--- COLLECTED MATERIAL ---
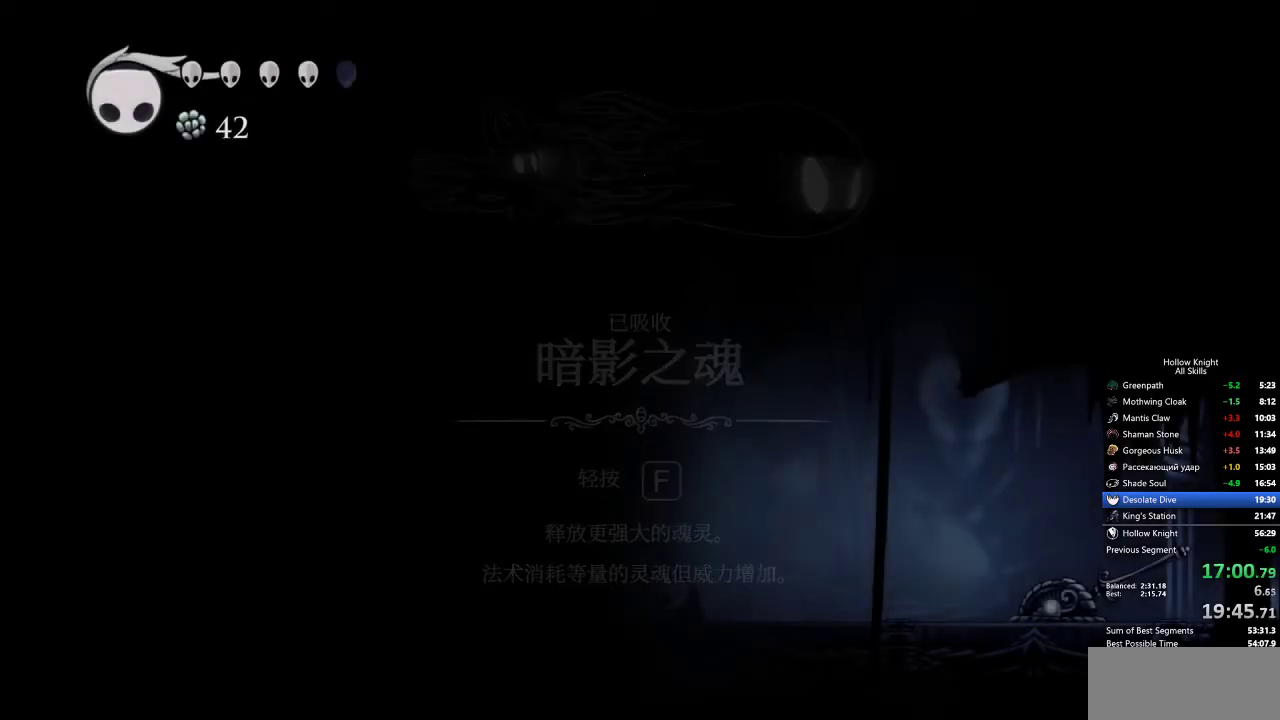
{"keys": ["right"], "events": [[33, "right", "up"], [83, "right", "down"], [133, "right", "up"], [217, "right", "down"], [267, "right", "up"], [367, "right", "down"], [417, "right", "up"], [500, "right", "down"]]}
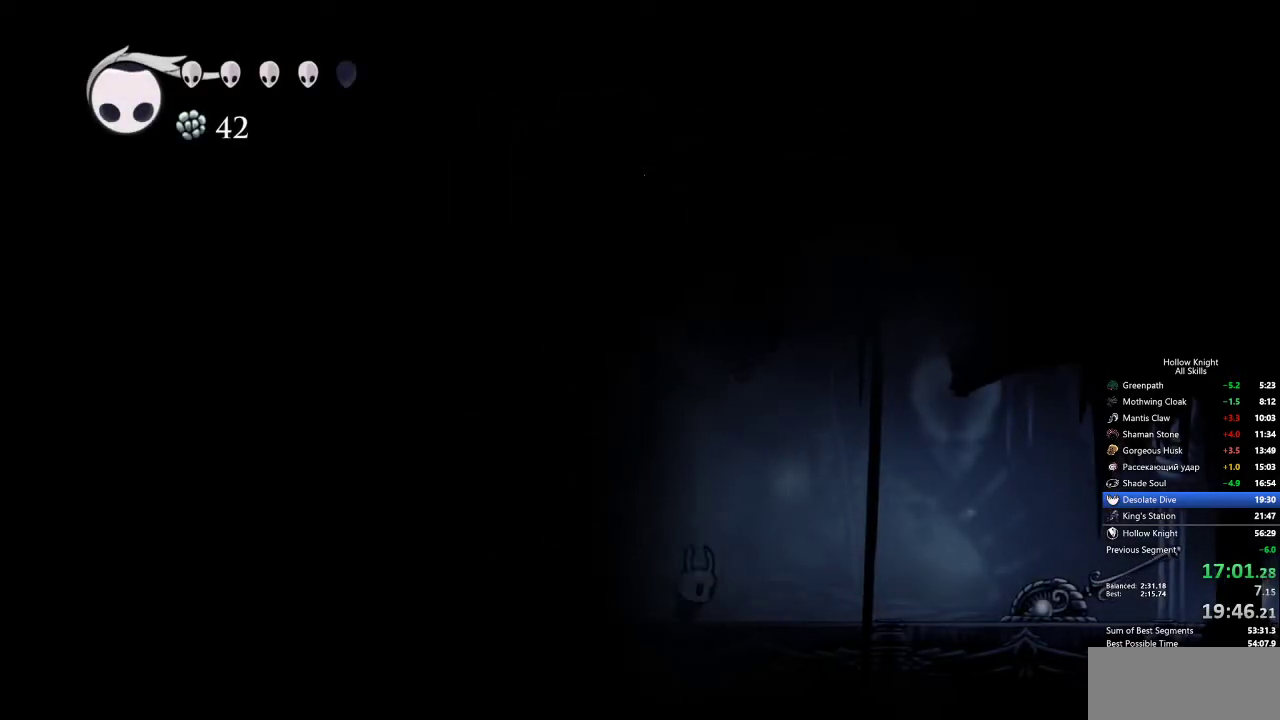
{"keys": ["right"], "events": [[283, "dash", "down"], [367, "dash", "up"]]}
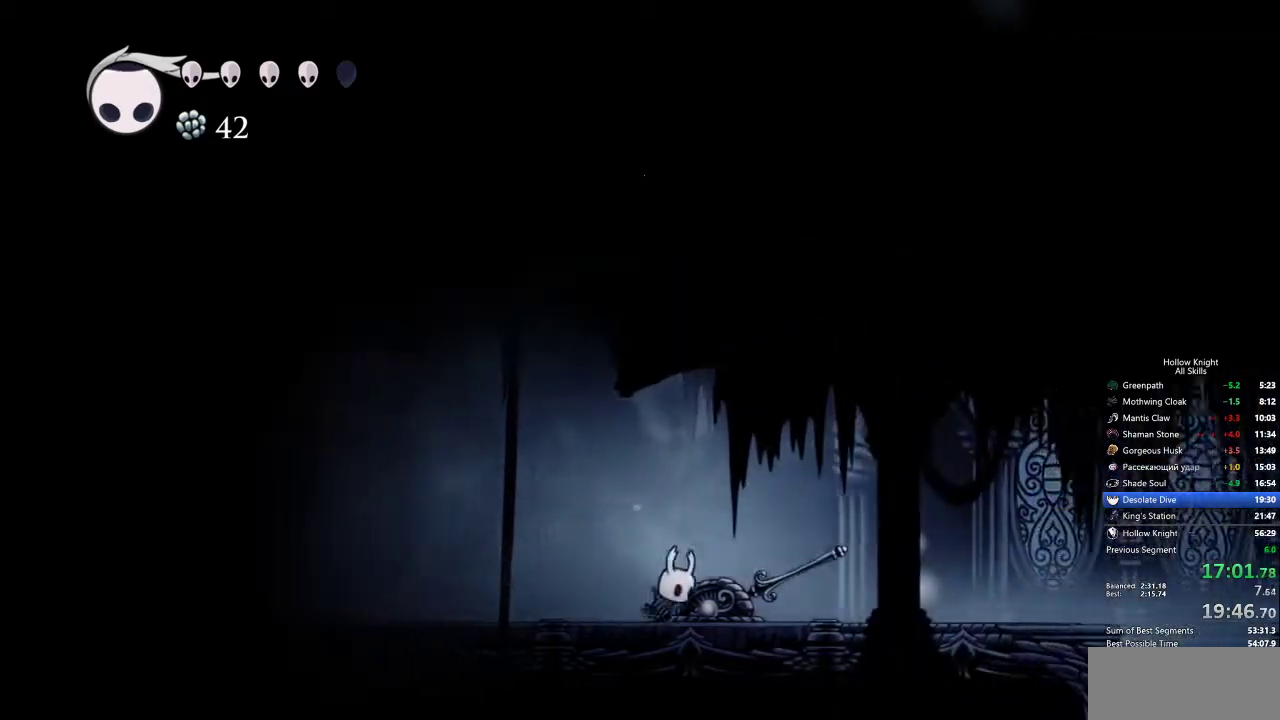
{"keys": ["right"], "events": [[350, "dash", "down"], [450, "dash", "up"]]}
---
WORK INSTRUCTION: Excluding every picture, set down the listing exactly.

RESPONSE TO THIS TASK:
{"keys": ["right"], "events": [[33, "right", "up"], [83, "right", "down"], [133, "right", "up"], [217, "right", "down"], [267, "right", "up"], [367, "right", "down"], [417, "right", "up"], [500, "right", "down"]]}
{"keys": ["right"], "events": [[283, "dash", "down"], [367, "dash", "up"]]}
{"keys": ["right"], "events": [[350, "dash", "down"], [450, "dash", "up"]]}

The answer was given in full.